:: Tareas ::
**1.** Según el texto sobre el separatismo europeo, ¿por qué habría que anteponer el proceso de individualización al debate sobre la autodeterminación? Responda en una a tres oraciones.
**2.** Prolongue el texto sobre el separatismo europeo a partir de su última oración, con uno o dos párrafos que mantengan el mismo tono y registro.

:: Texto proporcionado ::
- - - - -

Ahora que es irreversible el fin de las dictaduras, autarquías y tiranías, Europa asiste indolente a un nuevo despertar de un viejo Volksgeist, esa esencia cultural que a través de los siglos ha conformado un irreductible mosaico de pueblos y naciones. Sin ánimos clarividentes, este resurgir del separatismo trae a la memoria las circunstancias que condujeron a la I Guerra Mundial, considerada por algunos como una salida a los conflictos políticos internos y a una dificultad por dar un cauce conciliador a las actividades de las distintas organizaciones nacionalistas, en particular las de la multiétnica zona de los Balcanes.

Para poder entrar en el próximo siglo en paz, es indudable que debe haber un replanteamiento por parte de los estados contenedores y de las naciones contenidas del significado de la autodeterminación, cuya actual tendencia pasa más por la autoafirmación de principios, la necesidad de mostrarle al mundo el espíritu de lucha patriótico apoyado en la explotación de las reservas del sentir colectivo, olvidándose en el camino la fuerza simbólica de la independencia y mermando en consecuencia el inconsciente personal de cada habitante. Al debate sobre la autodeterminación habría que anteponerle el proceso de individualización, que reconcilia los conceptos de “patria” y de “matria”, elaborando la conciencia de cada individuo antes que someterle a una concienciación forzada.

- - - - -

:: Extractos de datos ::

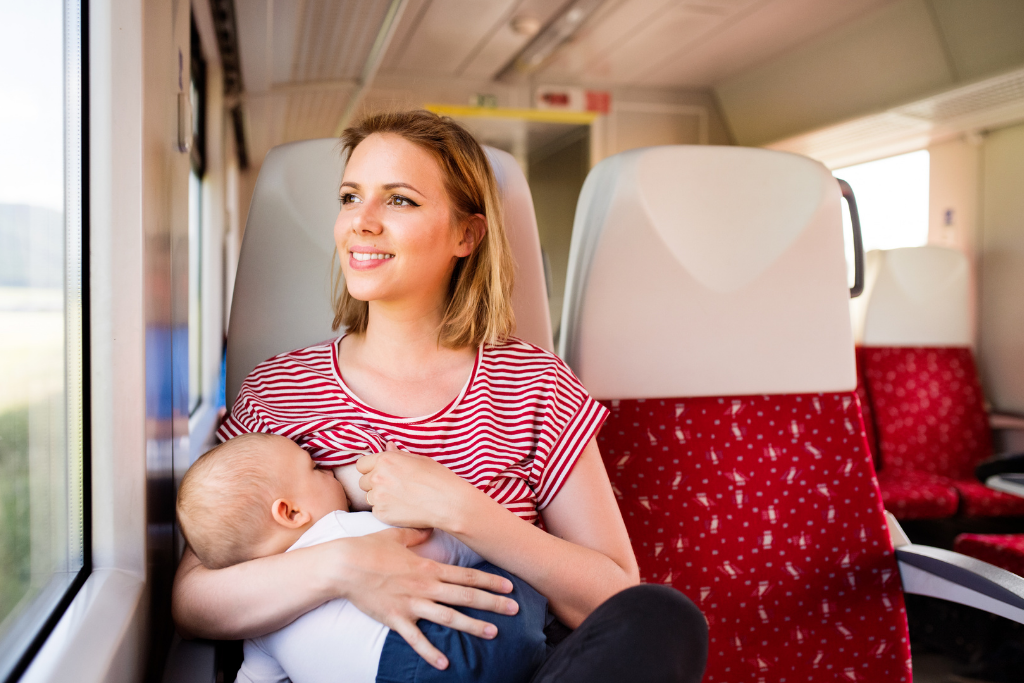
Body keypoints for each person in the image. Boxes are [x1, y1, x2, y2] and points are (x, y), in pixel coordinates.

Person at [172, 109, 708, 683]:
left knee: (665, 615)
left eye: (398, 200)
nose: (362, 222)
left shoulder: (535, 383)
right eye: (351, 197)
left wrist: (464, 511)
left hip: (521, 664)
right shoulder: (280, 390)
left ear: (466, 234)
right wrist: (343, 565)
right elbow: (195, 600)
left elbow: (615, 600)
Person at [176, 432, 548, 683]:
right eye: (315, 468)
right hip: (436, 658)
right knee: (516, 583)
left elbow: (254, 679)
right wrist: (484, 543)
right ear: (290, 513)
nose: (331, 472)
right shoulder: (343, 528)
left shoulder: (257, 622)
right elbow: (443, 548)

- - - - -

:: Respuestas por tarea ::
**1.** Según el texto, ese proceso reconcilia los conceptos de "patria" y de "matria". Además, elabora la conciencia de cada individuo antes que someterlo a una concienciación forzada.

**2.**
No está de más recordar las desapasionadas palabras del pensador rumano Cioran al respecto: “¡Cuánto más trágico el problema nacional para los pueblos pequeños! No hay irrupción súbita en ellos, ni decadencia lenta. Sin apoyo en el porvenir ni en el pasado, se apoyan gravosamente sobre sí m ismos; de ello resulta una larga meditación estéril. Su nacionalismo, que suele ser tomado a broma, es más bien una máscara, gracias a la cual intentan ocultar su propio drama y olvidar en un furor de reivindicaciones, su ineptitud para insertarse en los acontecimientos; mentiras dolorosas, reacción exasperada frente al desprecio que creen merecer, una manera de escamotear la obsesión secreta por si mismos”. Comparar la problemática local con la soviética no sólo resulta una aseveración poco informada, sino que minimiza, como ya ocurrió gracias a la avaricia intelectual de cierta intelectualidad izquierdista, el verdadera dilema de las repúblicas de la URSS, en donde se ha perseguido a cualquier coste la desaparición de las diferencias nacionales. Con un considerable atraso hoy se comienza a reconocer la envergadura social y cultural del territorio soviético, del que comúnmente se suponía un bloque sin fisuras ni divergencias internas, gracias a una maquinaria propagandística antinatural que divulgó la mentirosa existencia de una dicotómica constitución que incluía el derecho a la secesión o de una invisible fuerza representativa republicana en la ONU.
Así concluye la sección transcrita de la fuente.